Not everyone, of course, could pull this off. Chandler owes part of his success to the fact that he is so focused on backing up successes—and failures—with data. (MassMutual is now supporting data science programs at Mount Holyoke College, Smith College, and the University of Massachusetts in order to train the next generation of scientists.) But his success also owes to his personality. Over six feet tall with an athletic build from a passion for road cycling and a healthy crop of peppery hair, he has a charismatic presence. But his thoughtful, easygoing nature and a sincere interest in people make him uniquely relatable.
“Even though he may be presenting to a group or talking to a larger audience, you still feel like he’s talking to you—just you,” says Marc Johnson T’86, a classmate of Chandler’s and a managing partner in finance for a private family. “He’s got that ability to really hone in and engage directly. It’s a talent. And it makes him very good at his profession.”
Today, many of the initiatives that were part of the Strategic Brand Investment are permanent fixtures, simply because they work. And their success is encouraging MassMutual to think even more innovatively. One of the company’s current directions is something that would have been unthinkable 10 years ago: selling directly to the consumer. Chandler argues that there are certain consumers who simply won’t buy through an agent—and capturing that business makes the company stronger as a whole.
Already, MassMutual launched Haven Life, a middle-market online insurance company. And by 2017, Chandler and his team will transform MassMutual.com to include a direct-sales experience for consumers. At the same time, the company is bolstering its agency system. In March, they announced the intention to acquire the Premier Client Group, the retail sales force for MetLife, which will add as many as 4,000 agents to MassMutual’s 5,800. In light of these developments, Chandler believes they have a legitimate shot at becoming the best-selling life insurance company in the country.
“What he’s been able to do as a marketing executive is help this company think completely differently and do it in a way that has been quite successful,” says Jim Kerley, chief membership officer for LIMRA, a financial services trade organization. “He’s done a really good job of bringing the company’s key constituents together to demonstrate why they have to change and to create change that integrates with their core business.”

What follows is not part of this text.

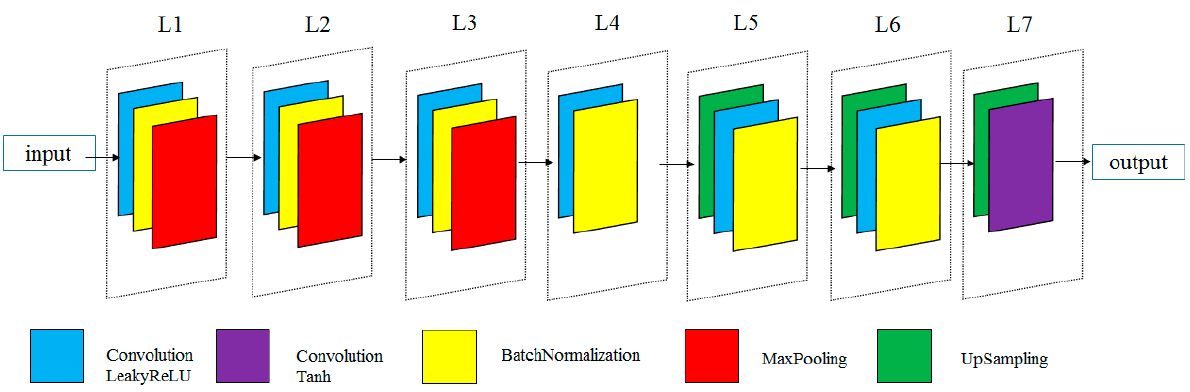
Figure 4. The architecture of our proposed method.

This February, Chandler was invited to give one of the keynote speeches at the LIMRA Distribution Conference for Financial Services. Wearing jeans, an open-collared shirt, and a sport coat—his new uniform in line with MassMutual’s updated dress code—he stood on an imposing stage in a conference ballroom at the Miami Hilton and told the MassMutual story to 450 industry professionals. More than anything, he said, they had to be willing to disrupt themselves—or risk being disrupted. They had to approach new customers in dynamic ways. At the end, applause erupted, the attendees eventually shifted and bustled about, and John Chandler left to catch a plane to his next engagement. But his message didn’t leave their minds. Even the next day, they were still talking about how MassMutual is embracing the future with all of its uncertainties—and how they could too. Chandler, once an industry outsider, is transforming into a thought leader.
“What John’s presentation was able to do was to illustrate what contemporary financial services companies have to do to reach out to today’s consumers. It is an amazing story in the context of a company that’s 165 years old,” says Kerley. “Certainly MassMutual is benefitting by his leadership in this category and I would say the industry is winning because he’s showing how to lead in a new way. That’s pretty cool, don’t you think?"